Asking for Money at Your Wedding

Want to start a heated discussion, bring up asking for money at your wedding. Some people are all in favor and others dislike it. The key is doing it in good taste.

Here are some examples that I have seen.

Traditionally, and the most common way, when brides and grooms ask for money at their wedding they use the dollar dance. People pay money to dance with the bride and the groom. This one can take a lot of time out of the reception and the bride and the groom spend more time with everyone else rather than each other.

I had a friend write on her invitation “no gifts please only give us money for our honeymoon.” I have to admit I thought it was a little bit tacky to put on a wedding invitation. This was probably not the best approach.

One idea I’ve seen is a honeymoon jar. Sometimes the couple just sits the jar out on the gift table, sometimes they pass it around and sometimes they put it with the guest book and a note with it thanking their guests for contributing. This can offend some guests as they already probably brought you a gift and now you are asking for more.

A fun way I saw was when a bride and groom put out two glasses (one with the bride’s name and one with the groom’s name) and asked people to place money in the glass of who they wanted to see get hit in the face when eating the wedding cake. The person with the most money in their glass gets “caked.”

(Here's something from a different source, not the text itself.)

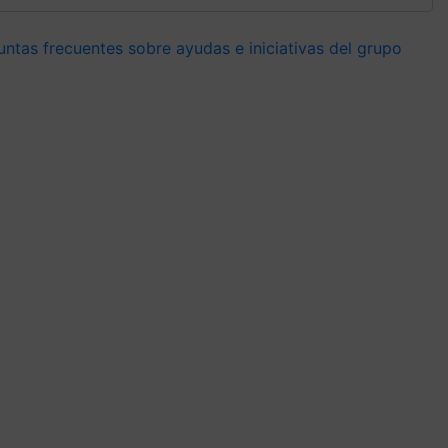
untas frecuentes sobre ayudas e iniciativas del grupo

Going back to my friend with the request on her invitation. A better way to have done this would have been to have an insert with her wedding invitation saying “I know it is hard for my out of town guests to bring gifts. Gift cards might be easier for you and are greatly appreciated.”

If you do ask for money many times people are more inclined to give if you tell them what you are going to use it for. For instance, take the “caked” example from above. You could ask your DJ to announce the glasses at the beginning of your reception and explain that the money will be used to help you get your own place together.

The choice is yours. Be sensitive to your guests’ feelings and do what you think is best.